Recentemente mudei de funções na empresa onde trabalho há já 21 anos.

 

Após 21 anos como operacional de rede, mudei para o departamento de IT (tecnologias de informação).

 

Não é altura para um daqueles emails de despedida, em que escrevemos o quanto crescemos enquanto profissionais e pessoas graças aos nossos colegas e chefes, e o quanto vamos sentir saudades.


No entanto, penso que faz sentido fazer uma retrospetiva do que foram estes 21 anos de trabalho nas Operações de Rede.

 

Ora vamos lá começar pelo princípio, que normalmente é onde tudo tem início…

 

Num invernoso dia do distante ano da graça de 1967, numa maternidade de Lisboa, nasce um pequeno bebé…

 

Bem, também não tanto. Confessem lá se não estavam já a ficar preocupados 😊. Contudo, como a história nunca se repete mas indubitavelmente rima, o inicio desta aventura teve origem num outro nascimento, este com lugar no não tão distante Dezembro de 2000, viragem do milénio, viragem absoluta no rumo de vida deste vosso amigo. Até essa pequena cabecinha mostrar os seus olhinhos semicerrados no fresco do quarto da Maternidade, a única coisa constante na vida do jovem pai era a inconstância, ela própria. Nunca mais de dois anos a fazer a mesma coisa. Oito anos a fazer investigação e a dar aulas em 4 universidades diferentes em troca de uns papeluchos chamados recibos verdes.

 

Ora os filhos nascem e a vida muda radicalmente e de formas imprevisíveis. Em Fevereiro de 2001, às 8 horas da manhã cedo (só lá estava a malta dos turnos), lá aparecia eu, todo lampeiro, à porta do Datacenter, para iniciar o primeiro dia do resto da minha vida.

 

Vinha eu de uma licenciatura em Engenharia Física no IST e percebia zero, nicles, nada, niente de telecomunicações ou informática. O meu primeiro trabalho foi fazer provisioning na IN. Tarifários e tarifários, e mais tarifários, e cenas do género. Uns meses depois mudava para o Internacional & Roaming onde fiquei um pouco menos de dois anos. Deram-me como praxe tomar conta da máquina de testes de Roaming. Mal sabia eu naquela altura que esta seria a primeira de várias praxes…

 

Algures em fins de 2001 ou inicio de 2002 comecei a fazer as minhas primeiras prevenções. Felizmente as chamadas eram pouco frequentes pois ao inicio não havia suporte remoto (e nessa era do neolítico superior nem sequer tínhamos portáteis). Recordo-me bem de estar a voltar para casa após ter sido chamado numa dada noite e de receber novo telefonema que me obrigou a fazer meia-volta, volver, para o Datacenter we go!

 

Em casa tinha o topo de gama da tecnologia dos tempos: um acesso redis com dois canais, em que dava para ver o número chamador.

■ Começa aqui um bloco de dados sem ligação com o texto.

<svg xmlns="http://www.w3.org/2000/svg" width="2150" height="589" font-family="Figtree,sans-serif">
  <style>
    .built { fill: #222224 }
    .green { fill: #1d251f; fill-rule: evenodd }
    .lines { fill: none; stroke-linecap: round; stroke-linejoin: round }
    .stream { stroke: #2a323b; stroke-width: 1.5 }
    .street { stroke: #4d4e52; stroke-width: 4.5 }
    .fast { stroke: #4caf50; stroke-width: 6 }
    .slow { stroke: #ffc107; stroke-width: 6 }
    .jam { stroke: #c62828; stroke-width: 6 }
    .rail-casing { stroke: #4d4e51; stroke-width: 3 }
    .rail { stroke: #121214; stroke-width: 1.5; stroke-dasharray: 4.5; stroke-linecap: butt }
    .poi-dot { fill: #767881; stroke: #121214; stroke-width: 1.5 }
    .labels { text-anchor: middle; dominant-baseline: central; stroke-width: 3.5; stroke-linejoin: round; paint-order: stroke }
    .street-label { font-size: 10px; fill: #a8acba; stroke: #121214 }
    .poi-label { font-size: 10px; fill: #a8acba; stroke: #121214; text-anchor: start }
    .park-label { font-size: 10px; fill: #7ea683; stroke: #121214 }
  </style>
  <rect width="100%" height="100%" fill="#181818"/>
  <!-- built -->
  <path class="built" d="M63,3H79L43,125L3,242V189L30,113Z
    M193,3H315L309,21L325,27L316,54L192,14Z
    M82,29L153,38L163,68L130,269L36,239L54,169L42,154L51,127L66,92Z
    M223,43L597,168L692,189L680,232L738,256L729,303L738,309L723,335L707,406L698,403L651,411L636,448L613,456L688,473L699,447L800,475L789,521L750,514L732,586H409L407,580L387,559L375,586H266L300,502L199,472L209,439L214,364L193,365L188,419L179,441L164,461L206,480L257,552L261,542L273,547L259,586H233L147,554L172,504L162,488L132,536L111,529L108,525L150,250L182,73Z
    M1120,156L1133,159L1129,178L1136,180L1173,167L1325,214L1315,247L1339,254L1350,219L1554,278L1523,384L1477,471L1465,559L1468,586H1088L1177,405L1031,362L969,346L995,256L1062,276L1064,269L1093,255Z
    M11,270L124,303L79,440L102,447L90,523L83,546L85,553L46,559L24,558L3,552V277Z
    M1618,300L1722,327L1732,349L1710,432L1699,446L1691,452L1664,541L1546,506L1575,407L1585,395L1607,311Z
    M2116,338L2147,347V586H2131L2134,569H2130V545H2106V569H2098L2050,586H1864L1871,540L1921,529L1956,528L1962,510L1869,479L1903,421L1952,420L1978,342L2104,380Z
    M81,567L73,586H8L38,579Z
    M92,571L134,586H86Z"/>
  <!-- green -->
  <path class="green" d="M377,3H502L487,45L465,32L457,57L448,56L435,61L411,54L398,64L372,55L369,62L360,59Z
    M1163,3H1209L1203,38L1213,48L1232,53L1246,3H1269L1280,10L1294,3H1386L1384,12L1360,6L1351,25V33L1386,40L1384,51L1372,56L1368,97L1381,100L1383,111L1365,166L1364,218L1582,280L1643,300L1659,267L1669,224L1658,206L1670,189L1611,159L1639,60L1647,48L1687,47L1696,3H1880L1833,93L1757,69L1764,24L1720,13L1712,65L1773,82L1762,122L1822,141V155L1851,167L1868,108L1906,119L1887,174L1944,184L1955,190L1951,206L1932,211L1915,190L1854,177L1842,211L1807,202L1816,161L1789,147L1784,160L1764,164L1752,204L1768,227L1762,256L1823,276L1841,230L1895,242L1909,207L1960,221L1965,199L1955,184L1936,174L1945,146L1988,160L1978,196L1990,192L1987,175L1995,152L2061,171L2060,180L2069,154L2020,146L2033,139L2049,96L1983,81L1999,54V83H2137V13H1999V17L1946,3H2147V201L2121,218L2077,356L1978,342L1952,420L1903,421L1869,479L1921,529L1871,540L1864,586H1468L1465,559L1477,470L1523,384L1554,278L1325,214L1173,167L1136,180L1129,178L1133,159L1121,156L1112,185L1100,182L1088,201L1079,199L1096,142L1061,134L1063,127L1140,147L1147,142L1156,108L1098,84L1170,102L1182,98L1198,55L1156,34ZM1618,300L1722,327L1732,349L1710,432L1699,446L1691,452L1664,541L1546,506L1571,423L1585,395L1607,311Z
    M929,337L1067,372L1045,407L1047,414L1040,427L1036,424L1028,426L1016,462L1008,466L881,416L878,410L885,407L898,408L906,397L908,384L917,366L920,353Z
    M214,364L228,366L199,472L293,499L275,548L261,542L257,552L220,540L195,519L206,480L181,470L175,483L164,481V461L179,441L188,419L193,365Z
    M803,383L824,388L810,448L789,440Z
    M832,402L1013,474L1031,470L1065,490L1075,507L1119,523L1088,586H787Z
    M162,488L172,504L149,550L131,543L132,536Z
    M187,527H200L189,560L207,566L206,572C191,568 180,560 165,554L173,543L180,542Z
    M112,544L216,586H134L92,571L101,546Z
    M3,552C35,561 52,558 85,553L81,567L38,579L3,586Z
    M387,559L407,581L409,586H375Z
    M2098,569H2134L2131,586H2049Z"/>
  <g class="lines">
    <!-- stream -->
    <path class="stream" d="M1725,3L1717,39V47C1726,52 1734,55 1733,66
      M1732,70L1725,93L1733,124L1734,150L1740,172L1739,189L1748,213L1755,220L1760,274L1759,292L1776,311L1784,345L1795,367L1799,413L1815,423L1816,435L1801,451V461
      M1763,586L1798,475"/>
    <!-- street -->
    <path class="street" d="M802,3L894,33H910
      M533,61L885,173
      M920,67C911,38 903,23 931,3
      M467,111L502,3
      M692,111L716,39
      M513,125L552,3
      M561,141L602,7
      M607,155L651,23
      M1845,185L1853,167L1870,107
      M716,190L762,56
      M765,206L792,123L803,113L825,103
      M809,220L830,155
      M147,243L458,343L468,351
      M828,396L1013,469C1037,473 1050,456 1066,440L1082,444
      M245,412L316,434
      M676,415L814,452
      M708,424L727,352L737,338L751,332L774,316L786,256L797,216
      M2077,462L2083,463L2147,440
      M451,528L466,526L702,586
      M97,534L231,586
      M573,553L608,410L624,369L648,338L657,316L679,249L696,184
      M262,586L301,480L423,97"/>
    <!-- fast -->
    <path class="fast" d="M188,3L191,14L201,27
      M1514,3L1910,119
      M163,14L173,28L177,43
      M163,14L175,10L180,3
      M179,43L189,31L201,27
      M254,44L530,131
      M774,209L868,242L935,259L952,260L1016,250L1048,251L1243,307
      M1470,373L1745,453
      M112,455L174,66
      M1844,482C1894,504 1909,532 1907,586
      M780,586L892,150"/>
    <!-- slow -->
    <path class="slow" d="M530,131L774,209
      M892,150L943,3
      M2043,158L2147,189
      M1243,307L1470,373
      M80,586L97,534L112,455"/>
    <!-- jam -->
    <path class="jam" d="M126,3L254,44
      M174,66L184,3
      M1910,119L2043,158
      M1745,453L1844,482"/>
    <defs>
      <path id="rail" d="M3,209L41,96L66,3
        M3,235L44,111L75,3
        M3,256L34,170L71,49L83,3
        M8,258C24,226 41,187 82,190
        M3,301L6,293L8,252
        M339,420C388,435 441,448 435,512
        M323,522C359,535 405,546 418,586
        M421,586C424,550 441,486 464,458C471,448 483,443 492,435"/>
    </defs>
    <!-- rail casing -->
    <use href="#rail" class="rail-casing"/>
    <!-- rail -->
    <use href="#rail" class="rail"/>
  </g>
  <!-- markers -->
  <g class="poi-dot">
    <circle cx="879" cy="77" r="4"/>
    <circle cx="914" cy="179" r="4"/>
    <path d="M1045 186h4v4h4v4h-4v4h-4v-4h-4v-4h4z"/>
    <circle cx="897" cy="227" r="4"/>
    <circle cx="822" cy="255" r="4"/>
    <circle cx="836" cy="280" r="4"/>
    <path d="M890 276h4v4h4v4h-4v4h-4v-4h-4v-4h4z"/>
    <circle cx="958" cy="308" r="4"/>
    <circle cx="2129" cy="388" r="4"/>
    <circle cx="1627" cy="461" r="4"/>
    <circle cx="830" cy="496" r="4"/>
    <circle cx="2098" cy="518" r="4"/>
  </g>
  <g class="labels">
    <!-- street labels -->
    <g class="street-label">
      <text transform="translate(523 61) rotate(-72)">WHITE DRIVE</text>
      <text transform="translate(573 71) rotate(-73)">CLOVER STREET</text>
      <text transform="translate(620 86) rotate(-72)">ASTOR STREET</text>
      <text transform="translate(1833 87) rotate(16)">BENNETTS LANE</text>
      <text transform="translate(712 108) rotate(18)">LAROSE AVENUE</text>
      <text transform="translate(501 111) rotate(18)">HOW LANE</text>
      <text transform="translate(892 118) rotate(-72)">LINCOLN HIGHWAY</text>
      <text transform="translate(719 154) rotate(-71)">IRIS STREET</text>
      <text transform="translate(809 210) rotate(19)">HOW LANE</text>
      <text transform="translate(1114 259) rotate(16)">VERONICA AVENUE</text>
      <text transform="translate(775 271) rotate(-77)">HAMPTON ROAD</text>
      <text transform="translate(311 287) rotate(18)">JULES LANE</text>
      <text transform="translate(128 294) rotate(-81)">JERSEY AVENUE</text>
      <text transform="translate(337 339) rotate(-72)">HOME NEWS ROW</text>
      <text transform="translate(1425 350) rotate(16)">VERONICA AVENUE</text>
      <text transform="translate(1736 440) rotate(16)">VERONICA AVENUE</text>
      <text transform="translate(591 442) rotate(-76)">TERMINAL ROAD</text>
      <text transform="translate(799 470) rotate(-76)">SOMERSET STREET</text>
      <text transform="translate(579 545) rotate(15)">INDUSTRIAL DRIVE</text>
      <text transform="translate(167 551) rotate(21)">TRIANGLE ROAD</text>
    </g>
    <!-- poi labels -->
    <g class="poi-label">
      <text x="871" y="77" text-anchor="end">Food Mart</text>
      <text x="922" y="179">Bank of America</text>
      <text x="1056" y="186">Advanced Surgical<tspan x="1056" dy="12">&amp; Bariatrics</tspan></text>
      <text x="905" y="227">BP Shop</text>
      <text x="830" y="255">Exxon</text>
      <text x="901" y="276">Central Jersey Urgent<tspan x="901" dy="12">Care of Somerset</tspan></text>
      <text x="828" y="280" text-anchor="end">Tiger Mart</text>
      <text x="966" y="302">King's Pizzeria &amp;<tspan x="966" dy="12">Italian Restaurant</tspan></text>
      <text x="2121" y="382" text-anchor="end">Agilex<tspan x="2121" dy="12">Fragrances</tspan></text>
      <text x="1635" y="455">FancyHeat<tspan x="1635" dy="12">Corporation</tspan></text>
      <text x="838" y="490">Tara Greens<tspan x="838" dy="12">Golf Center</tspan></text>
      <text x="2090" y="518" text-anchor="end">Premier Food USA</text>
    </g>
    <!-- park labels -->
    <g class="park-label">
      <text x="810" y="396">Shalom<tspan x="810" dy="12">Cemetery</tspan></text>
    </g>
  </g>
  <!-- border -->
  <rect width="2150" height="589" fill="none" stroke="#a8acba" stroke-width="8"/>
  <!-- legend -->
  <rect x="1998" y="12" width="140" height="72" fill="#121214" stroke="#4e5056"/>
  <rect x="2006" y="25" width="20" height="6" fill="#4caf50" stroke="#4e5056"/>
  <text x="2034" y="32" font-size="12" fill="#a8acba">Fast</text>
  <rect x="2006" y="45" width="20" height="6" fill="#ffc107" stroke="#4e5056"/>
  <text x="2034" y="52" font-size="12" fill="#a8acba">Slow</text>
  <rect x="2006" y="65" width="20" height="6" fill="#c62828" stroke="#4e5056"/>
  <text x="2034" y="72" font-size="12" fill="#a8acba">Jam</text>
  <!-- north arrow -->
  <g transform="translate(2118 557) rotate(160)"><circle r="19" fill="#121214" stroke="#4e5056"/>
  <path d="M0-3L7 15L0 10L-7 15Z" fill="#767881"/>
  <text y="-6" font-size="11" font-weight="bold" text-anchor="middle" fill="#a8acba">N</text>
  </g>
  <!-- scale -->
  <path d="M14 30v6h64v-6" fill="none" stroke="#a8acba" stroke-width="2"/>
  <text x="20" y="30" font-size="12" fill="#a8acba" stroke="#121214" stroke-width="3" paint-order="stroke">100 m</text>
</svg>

Que prodígio de tecnologia!

 

Mais tarde haveria de ter inicio o suporte remoto por GPRS… demorava o quê? Dois segundos entre cada carater que conseguíamos escrever na command line?

 

No fim de 2002, mudei-me de armas e bagagens para o grupo de Messaging do B.  Mais uma vez fui praxado. Numa reunião de redistribuição de trabalho cada um de nós ficou responsável por um sistema. Quando dou por mim já todos tinham escolhido o seu. Foi tipo: "voluntários para tomarem conta do MMSC, deem um passo me frente!" Quando olho em volta, tinham todos dado um passo atrás…

 

Em 2003 mudámos para a nova sede.

 

De 2003 até à separação da equipa, uns dois ou três anos decorridos, vivi o período mais intenso em termos de suporte diurno e noturno. Praticamente todas as noite algo dava de si. Ou pelo menos é assim que eu recordo esses tempos. Mas recordo sobretudo o enorme apoio mútuo que existia entre as pessoas no grupo. Como ninguém conseguia dominar toda aquela tecnologia (que crescia assustadoramente em dimensão e complexidade) quando estávamos de prevenção era frequente termos que ligar para o colega que sabia mais do sistema em questão.

 

Vivi vários momentos "trágico-cómicos", repletos de adrenalina e risota. A minha maior proteção sempre foi o humor, por vezes corrosivo, eu sei, mas protetor.

 

Penso que foi na minha primeira prevenção que teve lugar o primeiro streaming de um jogo de futebol. Um evento muito significativo pela visibilidade e pelo gosto nacional pela modalidade, incluindo todo o board, composto na altura sobretudo por benfiquistas ferrenhos. Resolvi ir para o Datacenter em lugar de esperar que o G me chamasse (lembram-se do G "não estavas a dormir pois não"?). Não sei ler nas cartas, nos búzios nem nas bolas de cristal, senão de certeza que estaria mas é em Bora Bora, mas consigo prever com alguma segurança que a probabilidade da bosta atingir o ventilador pode ser grande em determinadas circunstâncias…

 

Ora, a lei de Murphy tarda mas não desaponta. Foi um fim de semana memorável. O serviço de estabelecimento de sessão passava pela WAP-GW. A marota resolveu arriar mesmo no inicio de jogo, julgo eu. A  minha memória prega-me partidas, mas penso que foi isso que sucedeu. Ou seja, quem tinha sessão estabelecida viu o jogo. Os outros não. Para resolver a cena liguei à prevenção do fornecedor. Só que os holandeses queriam que eu fizesse debug e cenas, enquanto que a minha prioridade absoluta era recuperar o serviço. Ou seja, marimbei-me no senhor dos países baixos, e carreguei diretamente nos botões de power de ambas as máquinas (eu era o rookie do grupo, tenham isso em mente, para quem não tinha asas eu arriscava muito…). Foram alguns minutos de uma adrenalina que dariam para completar uma prova de 200 kms sem dificuldade e ainda ficar com trocos para atestar o motor do carro. Mas aquilo lá subiu e ficou OK!!! Bons scripts de inicialização…

 

E as noitadas intermináveis com o B a tentar recuperar os servidores do IMEI Check? Aquilo funcionava na plataforma antiga do SMSC e volta e meia as máquinas iam com os porcos.

 

E os backups do Voice Mail, feitos para tape? (um porradão de máquinas; quando se terminava a última, já era quase altura de começar a primeira novamente…) Não havia Cyber Ataque que limpasse aquilo…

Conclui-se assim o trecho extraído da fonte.